### Prompt
Would you please copy each line of the listing that mentions "produce"?

### Task data
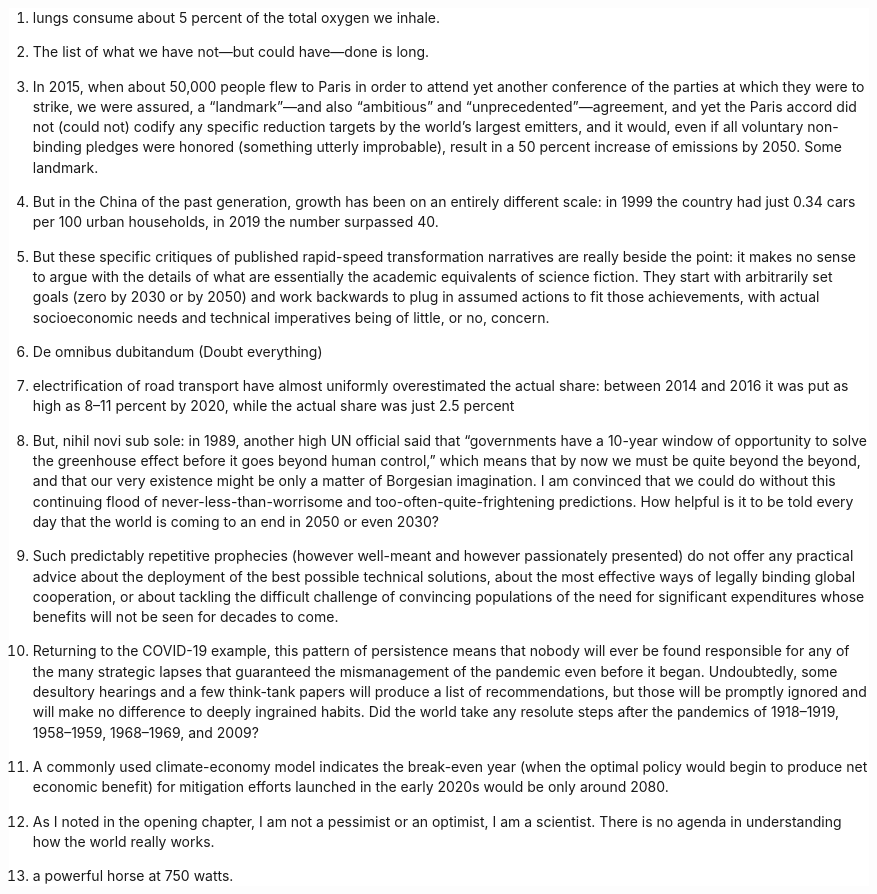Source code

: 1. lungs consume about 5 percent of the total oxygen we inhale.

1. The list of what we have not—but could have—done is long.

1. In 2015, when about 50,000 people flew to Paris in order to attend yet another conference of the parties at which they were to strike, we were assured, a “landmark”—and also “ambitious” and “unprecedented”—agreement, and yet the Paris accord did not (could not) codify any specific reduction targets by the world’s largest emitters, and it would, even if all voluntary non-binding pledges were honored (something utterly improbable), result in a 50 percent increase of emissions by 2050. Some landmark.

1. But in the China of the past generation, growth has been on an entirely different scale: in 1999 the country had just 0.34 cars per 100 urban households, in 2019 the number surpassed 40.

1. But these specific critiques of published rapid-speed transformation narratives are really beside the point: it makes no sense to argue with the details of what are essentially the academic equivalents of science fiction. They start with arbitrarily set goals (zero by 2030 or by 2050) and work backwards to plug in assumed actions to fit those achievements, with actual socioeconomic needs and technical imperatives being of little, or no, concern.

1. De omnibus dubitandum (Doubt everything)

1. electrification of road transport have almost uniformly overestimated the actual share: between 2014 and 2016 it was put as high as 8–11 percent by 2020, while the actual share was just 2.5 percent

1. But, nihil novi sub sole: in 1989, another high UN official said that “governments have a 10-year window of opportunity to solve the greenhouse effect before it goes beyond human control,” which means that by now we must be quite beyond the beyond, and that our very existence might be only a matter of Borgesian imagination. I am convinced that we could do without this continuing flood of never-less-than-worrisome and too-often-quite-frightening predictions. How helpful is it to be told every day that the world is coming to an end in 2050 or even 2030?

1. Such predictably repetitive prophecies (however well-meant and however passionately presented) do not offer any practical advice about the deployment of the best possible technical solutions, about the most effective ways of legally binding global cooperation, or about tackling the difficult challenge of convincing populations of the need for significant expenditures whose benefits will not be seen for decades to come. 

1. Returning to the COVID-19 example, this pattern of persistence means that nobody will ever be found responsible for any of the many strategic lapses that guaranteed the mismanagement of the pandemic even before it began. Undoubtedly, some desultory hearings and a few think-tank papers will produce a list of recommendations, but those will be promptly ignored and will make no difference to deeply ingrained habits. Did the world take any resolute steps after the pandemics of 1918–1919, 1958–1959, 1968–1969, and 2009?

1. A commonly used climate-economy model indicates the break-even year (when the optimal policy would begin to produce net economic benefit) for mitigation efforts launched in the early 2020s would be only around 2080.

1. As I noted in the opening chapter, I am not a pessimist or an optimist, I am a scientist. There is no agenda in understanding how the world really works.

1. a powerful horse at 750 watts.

### Solution to the problem
1. Returning to the COVID-19 example, this pattern of persistence means that nobody will ever be found responsible for any of the many strategic lapses that guaranteed the mismanagement of the pandemic even before it began. Undoubtedly, some desultory hearings and a few think-tank papers will produce a list of recommendations, but those will be promptly ignored and will make no difference to deeply ingrained habits. Did the world take any resolute steps after the pandemics of 1918–1919, 1958–1959, 1968–1969, and 2009?
1. A commonly used climate-economy model indicates the break-even year (when the optimal policy would begin to produce net economic benefit) for mitigation efforts launched in the early 2020s would be only around 2080.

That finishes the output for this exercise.